World watches in bemusement as UK self-immolates in Brexit row debacle

Demonstrators remonstrate with police officers on Whitehall, during an anti-government protest calling for the Prime Minister's resignation, near Downing Street in central London on September 7, 2019. PHOTO | DANIEL LEAL-OLIVAS | AFP

What you need to know:

  • Johnson does not have a proposal. He resigned from Theresa May's Cabinet and became increasingly critical of her leadership.
  • With enemies everywhere he looks, Johnson can neither have peace nor unite the party or government.

Where is the UK's political leadership?

Brits once ran an empire comprising 24 per cent of the earth and housed 412 million people, or 23 per cent of the world population.

Brits invented, innovated and discovered simple and complex things that powered the industrial revolution. Brits have been resilient, resourceful and redoubtable in many endeavours.

But, alas, as CNN's Fareed Zakaria says, Britain looks like a banana republic, bereft of its trademarks of prudence, propriety and punctuality.

On December 2, 2018, I wrote: "If you want to study and or paint politics as chaos and confusion, and the heads of government and the opposition as bumbling and trial and error, then, the UK offers a perfect...canvas."

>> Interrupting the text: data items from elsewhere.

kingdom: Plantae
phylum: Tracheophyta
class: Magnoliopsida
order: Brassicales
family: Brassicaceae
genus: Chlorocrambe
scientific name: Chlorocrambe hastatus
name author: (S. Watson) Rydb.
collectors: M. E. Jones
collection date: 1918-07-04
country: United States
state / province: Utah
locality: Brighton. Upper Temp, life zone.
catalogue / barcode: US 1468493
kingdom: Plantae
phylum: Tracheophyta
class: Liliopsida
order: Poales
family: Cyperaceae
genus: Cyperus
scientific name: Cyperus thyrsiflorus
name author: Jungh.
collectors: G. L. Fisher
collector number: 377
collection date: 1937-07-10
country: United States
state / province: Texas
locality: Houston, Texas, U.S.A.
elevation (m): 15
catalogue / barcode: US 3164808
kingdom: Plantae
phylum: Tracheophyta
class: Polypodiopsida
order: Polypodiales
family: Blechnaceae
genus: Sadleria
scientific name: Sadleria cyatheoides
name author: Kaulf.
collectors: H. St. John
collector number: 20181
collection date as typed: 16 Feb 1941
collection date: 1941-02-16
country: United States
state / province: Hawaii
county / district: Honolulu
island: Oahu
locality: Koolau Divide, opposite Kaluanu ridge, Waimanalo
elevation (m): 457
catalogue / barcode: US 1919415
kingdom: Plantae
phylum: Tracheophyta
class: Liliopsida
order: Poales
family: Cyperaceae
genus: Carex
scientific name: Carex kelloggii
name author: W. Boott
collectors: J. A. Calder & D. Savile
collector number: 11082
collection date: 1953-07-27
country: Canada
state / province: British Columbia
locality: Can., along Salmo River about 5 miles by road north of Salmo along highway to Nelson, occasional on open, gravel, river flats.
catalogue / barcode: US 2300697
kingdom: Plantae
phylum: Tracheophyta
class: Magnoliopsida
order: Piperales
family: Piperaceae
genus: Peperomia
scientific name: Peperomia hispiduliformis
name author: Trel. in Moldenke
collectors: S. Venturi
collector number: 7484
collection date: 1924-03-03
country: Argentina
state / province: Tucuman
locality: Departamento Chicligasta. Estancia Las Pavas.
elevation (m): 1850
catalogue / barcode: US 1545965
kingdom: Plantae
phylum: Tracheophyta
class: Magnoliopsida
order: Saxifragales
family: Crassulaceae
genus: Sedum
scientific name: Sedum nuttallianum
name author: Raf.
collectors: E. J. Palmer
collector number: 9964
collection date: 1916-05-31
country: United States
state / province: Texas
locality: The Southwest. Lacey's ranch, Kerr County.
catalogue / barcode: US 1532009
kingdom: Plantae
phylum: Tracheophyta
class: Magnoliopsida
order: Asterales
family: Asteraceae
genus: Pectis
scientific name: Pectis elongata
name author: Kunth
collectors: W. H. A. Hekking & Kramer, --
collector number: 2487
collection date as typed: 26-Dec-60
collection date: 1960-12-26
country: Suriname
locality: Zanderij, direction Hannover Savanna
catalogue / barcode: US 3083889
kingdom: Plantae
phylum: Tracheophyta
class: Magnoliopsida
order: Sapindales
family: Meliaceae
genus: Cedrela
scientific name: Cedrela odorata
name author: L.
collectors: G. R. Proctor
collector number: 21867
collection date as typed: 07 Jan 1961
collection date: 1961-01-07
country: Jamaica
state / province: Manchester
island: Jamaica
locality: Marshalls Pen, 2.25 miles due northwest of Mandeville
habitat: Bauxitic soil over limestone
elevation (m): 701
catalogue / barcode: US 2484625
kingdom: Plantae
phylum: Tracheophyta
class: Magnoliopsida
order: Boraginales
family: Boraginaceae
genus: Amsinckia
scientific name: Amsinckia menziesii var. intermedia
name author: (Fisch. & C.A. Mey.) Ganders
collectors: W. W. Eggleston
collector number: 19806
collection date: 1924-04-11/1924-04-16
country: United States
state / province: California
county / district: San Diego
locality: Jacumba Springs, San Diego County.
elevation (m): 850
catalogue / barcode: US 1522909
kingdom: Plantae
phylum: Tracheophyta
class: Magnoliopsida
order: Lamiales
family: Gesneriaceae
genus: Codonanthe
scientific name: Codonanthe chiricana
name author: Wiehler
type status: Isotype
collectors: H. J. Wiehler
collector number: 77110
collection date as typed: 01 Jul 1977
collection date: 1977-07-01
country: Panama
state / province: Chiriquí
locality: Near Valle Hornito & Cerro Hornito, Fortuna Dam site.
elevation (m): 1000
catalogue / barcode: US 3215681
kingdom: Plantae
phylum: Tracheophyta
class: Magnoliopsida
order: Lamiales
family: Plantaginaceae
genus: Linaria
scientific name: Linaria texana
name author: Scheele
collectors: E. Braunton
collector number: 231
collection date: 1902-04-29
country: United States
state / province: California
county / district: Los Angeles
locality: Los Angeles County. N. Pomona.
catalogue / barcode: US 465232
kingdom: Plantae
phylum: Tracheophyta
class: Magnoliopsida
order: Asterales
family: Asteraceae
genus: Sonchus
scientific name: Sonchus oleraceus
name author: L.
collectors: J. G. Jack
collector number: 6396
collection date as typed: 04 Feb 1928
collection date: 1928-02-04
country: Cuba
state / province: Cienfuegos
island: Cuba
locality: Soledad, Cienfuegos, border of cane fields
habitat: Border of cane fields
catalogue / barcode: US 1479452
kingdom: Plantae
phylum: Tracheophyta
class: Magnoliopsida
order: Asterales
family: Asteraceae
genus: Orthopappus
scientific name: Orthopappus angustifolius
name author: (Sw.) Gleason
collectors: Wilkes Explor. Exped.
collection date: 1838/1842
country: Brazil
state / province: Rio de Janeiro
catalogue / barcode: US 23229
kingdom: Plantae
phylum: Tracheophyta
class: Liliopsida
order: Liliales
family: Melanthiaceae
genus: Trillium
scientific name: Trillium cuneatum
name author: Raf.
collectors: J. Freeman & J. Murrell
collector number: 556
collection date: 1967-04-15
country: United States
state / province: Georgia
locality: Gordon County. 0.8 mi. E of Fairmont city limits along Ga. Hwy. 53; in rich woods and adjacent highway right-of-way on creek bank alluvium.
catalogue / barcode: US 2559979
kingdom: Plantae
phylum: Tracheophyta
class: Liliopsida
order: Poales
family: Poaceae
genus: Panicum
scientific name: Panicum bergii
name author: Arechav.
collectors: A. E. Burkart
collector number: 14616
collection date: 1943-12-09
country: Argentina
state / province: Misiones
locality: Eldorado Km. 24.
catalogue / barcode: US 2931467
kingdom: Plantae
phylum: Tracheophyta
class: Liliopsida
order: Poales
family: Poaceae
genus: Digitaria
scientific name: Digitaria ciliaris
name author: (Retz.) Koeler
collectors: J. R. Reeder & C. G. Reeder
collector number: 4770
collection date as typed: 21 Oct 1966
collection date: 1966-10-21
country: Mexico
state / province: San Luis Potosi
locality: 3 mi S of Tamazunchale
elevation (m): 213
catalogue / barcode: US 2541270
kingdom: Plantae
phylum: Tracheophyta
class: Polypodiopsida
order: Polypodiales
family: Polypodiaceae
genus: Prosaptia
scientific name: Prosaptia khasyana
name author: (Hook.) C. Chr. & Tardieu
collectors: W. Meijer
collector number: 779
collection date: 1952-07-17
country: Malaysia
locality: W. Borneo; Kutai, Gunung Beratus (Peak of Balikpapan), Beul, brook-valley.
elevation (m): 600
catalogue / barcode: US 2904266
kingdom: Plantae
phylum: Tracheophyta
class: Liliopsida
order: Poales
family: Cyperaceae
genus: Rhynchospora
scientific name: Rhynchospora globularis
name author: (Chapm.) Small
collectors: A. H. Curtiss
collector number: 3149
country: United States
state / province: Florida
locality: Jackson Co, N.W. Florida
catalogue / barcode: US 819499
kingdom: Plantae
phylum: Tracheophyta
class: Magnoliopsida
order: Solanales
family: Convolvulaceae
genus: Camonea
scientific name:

On June 23, 2016, some 30 million Brits voted in a referendum to leave the European Union.

Three years, three premiers, three rejected prime ministerial deals and three postponements later, it is not known how, when, or even if, Brits will leave.

EU DEAL

Their twin Houses of Parliament just voted to force their six-week-old government of PM Boris Johnson to go to Brussels to ask for an extension beyond the October 30 deadline.

But that is not the tragedy of this erratic, static and operatic rendering. The tragedy is that, one, MPs are not sending Johnson to Brussels with a proposal.

Two, Johnson does not have a proposal. He resigned from Theresa May's Cabinet and became increasingly critical of her leadership.

Three, despite lacking a proposal to juxtapose against Brussels', Johnson threatens to crash the UK out of the union unless he gets a deal from the EU.

It is futile because the 27-member EU maintains that London produces the alternative.

Four, three times Theresa May put her deal with EU before Parliament and thrice it was rejected. May asked, cajoled and pleaded with Parliament for an alternative and got nothing.

You know you have an MP worth his salt when there's a crisis. Parliaments exist to find solutions to challenges facing their people. MPs are not leading on Brexit.

LEADERSHIP

Five. British governments are not leading. Instead of ministers crafting bills charting alternative exit routes from EU, they have resigned.

Six, when MPs seized control of the proceedings of Parliament in a cross party move in April, they put before themselves eight proposals and proceeded to reject them all.

Seven, unable to deliver on Brexit, May resigned, reviled as the worst premier the UK has ever had.

May had a point; Parliament failed to lead. But she missed the reason: the Commons is dominated by MPs opposed to Brexit.

Eight, Labour Party repeatedly asked May to resign and demanded a general election. But Labour has had a vaporous Brexit policy of "strategic ambiguity".

That is being either and neither at the same time. Now that Johnson wants an election and asked Parliament to sanction it, Labour will have none of it.

Nine, Johnson's slogan seven weeks ago was DUDE, an acronym for Deliver Brexit, Unite the country, Defeat Labour and Energise UK.

PM CORNERED

He dismissed 13 ministers immediately. Last week, he expelled 21 members of his Conservative Party.

The baker's dozen were the moderates that peopled May's Cabinet. The 21 are opposed to his kamikaze-style determination to crash out of EU without transitional trade arrangements.

With enemies everywhere he looks, Johnson can neither have peace nor unite the party or government.

And with Parliament set against him, with the help of the 21 expellees and Brussels staying put, the PM is cornered.

Ten, nobody is saying how an election will end the deadlock. May's 2017 snap poll wiped out, instead of increasing, her parliamentary majority. Brussels just wants alternatives. Period.